Request - Copy every one of the entries below, changing "sum of all values" to "total of all values" wherever it occurs and keeping everything else the same.
Information Start Marker
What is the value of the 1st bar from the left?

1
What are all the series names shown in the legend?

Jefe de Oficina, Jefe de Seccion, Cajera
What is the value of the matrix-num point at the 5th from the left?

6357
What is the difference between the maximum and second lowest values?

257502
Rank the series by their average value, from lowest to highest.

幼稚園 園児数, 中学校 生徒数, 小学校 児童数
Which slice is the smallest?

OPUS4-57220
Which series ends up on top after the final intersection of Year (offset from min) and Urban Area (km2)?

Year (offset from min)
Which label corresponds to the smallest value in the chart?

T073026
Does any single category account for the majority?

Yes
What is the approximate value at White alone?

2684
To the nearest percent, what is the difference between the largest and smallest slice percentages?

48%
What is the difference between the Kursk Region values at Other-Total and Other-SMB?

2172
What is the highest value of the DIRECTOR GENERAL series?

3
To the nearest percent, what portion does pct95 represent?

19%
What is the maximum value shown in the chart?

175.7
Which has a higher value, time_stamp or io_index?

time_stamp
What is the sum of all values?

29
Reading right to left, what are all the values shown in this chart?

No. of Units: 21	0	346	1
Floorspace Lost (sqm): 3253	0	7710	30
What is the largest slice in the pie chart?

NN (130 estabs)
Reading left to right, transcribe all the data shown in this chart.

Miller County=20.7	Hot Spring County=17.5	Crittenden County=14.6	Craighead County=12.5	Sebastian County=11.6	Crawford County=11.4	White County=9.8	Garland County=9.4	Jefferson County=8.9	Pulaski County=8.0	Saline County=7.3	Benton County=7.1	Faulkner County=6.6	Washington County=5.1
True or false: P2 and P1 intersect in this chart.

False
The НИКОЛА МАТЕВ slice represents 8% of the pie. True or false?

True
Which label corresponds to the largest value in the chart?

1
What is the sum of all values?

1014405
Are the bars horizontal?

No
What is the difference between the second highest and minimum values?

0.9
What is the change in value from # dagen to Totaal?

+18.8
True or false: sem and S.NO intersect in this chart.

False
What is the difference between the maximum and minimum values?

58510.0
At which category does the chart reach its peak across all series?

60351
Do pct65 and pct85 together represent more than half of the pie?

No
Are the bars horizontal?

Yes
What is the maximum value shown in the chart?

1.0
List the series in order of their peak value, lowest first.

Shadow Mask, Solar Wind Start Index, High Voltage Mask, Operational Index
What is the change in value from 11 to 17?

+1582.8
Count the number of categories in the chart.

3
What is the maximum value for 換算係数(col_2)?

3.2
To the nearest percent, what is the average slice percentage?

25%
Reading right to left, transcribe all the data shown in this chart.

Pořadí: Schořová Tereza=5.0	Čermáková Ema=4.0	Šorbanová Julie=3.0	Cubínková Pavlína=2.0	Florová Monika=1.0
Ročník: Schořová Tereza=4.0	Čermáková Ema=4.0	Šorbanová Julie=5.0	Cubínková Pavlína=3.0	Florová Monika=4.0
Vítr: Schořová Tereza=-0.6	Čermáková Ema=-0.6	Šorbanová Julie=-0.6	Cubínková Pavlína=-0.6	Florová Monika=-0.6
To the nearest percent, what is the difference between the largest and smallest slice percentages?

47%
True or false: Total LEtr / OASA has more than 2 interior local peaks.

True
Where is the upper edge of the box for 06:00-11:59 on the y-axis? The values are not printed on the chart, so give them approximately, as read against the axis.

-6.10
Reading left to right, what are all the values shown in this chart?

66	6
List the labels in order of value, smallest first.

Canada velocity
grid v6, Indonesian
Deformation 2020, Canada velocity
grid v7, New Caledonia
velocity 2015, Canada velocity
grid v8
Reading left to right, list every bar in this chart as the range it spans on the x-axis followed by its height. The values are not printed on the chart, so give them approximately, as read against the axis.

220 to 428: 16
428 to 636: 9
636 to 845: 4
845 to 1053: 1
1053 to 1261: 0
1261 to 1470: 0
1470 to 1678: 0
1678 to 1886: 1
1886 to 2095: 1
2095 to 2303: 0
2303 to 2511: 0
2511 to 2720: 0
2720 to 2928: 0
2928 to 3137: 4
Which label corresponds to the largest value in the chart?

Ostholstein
Information End Marker
Exercise output -
What is the value of the 1st bar from the left?

1
What are all the series names shown in the legend?

Jefe de Oficina, Jefe de Seccion, Cajera
What is the value of the matrix-num point at the 5th from the left?

6357
What is the difference between the maximum and second lowest values?

257502
Rank the series by their average value, from lowest to highest.

幼稚園 園児数, 中学校 生徒数, 小学校 児童数
Which slice is the smallest?

OPUS4-57220
Which series ends up on top after the final intersection of Year (offset from min) and Urban Area (km2)?

Year (offset from min)
Which label corresponds to the smallest value in the chart?

T073026
Does any single category account for the majority?

Yes
What is the approximate value at White alone?

2684
To the nearest percent, what is the difference between the largest and smallest slice percentages?

48%
What is the difference between the Kursk Region values at Other-Total and Other-SMB?

2172
What is the highest value of the DIRECTOR GENERAL series?

3
To the nearest percent, what portion does pct95 represent?

19%
What is the maximum value shown in the chart?

175.7
Which has a higher value, time_stamp or io_index?

time_stamp
What is the total of all values?

29
Reading right to left, what are all the values shown in this chart?

No. of Units: 21	0	346	1
Floorspace Lost (sqm): 3253	0	7710	30
What is the largest slice in the pie chart?

NN (130 estabs)
Reading left to right, transcribe all the data shown in this chart.

Miller County=20.7	Hot Spring County=17.5	Crittenden County=14.6	Craighead County=12.5	Sebastian County=11.6	Crawford County=11.4	White County=9.8	Garland County=9.4	Jefferson County=8.9	Pulaski County=8.0	Saline County=7.3	Benton County=7.1	Faulkner County=6.6	Washington County=5.1
True or false: P2 and P1 intersect in this chart.

False
The НИКОЛА МАТЕВ slice represents 8% of the pie. True or false?

True
Which label corresponds to the largest value in the chart?

1
What is the total of all values?

1014405
Are the bars horizontal?

No
What is the difference between the second highest and minimum values?

0.9
What is the change in value from # dagen to Totaal?

+18.8
True or false: sem and S.NO intersect in this chart.

False
What is the difference between the maximum and minimum values?

58510.0
At which category does the chart reach its peak across all series?

60351
Do pct65 and pct85 together represent more than half of the pie?

No
Are the bars horizontal?

Yes
What is the maximum value shown in the chart?

1.0
List the series in order of their peak value, lowest first.

Shadow Mask, Solar Wind Start Index, High Voltage Mask, Operational Index
What is the change in value from 11 to 17?

+1582.8
Count the number of categories in the chart.

3
What is the maximum value for 換算係数(col_2)?

3.2
To the nearest percent, what is the average slice percentage?

25%
Reading right to left, transcribe all the data shown in this chart.

Pořadí: Schořová Tereza=5.0	Čermáková Ema=4.0	Šorbanová Julie=3.0	Cubínková Pavlína=2.0	Florová Monika=1.0
Ročník: Schořová Tereza=4.0	Čermáková Ema=4.0	Šorbanová Julie=5.0	Cubínková Pavlína=3.0	Florová Monika=4.0
Vítr: Schořová Tereza=-0.6	Čermáková Ema=-0.6	Šorbanová Julie=-0.6	Cubínková Pavlína=-0.6	Florová Monika=-0.6
To the nearest percent, what is the difference between the largest and smallest slice percentages?

47%
True or false: Total LEtr / OASA has more than 2 interior local peaks.

True
Where is the upper edge of the box for 06:00-11:59 on the y-axis? The values are not printed on the chart, so give them approximately, as read against the axis.

-6.10
Reading left to right, what are all the values shown in this chart?

66	6
List the labels in order of value, smallest first.

Canada velocity
grid v6, Indonesian
Deformation 2020, Canada velocity
grid v7, New Caledonia
velocity 2015, Canada velocity
grid v8
Reading left to right, list every bar in this chart as the range it spans on the x-axis followed by its height. The values are not printed on the chart, so give them approximately, as read against the axis.

220 to 428: 16
428 to 636: 9
636 to 845: 4
845 to 1053: 1
1053 to 1261: 0
1261 to 1470: 0
1470 to 1678: 0
1678 to 1886: 1
1886 to 2095: 1
2095 to 2303: 0
2303 to 2511: 0
2511 to 2720: 0
2720 to 2928: 0
2928 to 3137: 4
Which label corresponds to the largest value in the chart?

Ostholstein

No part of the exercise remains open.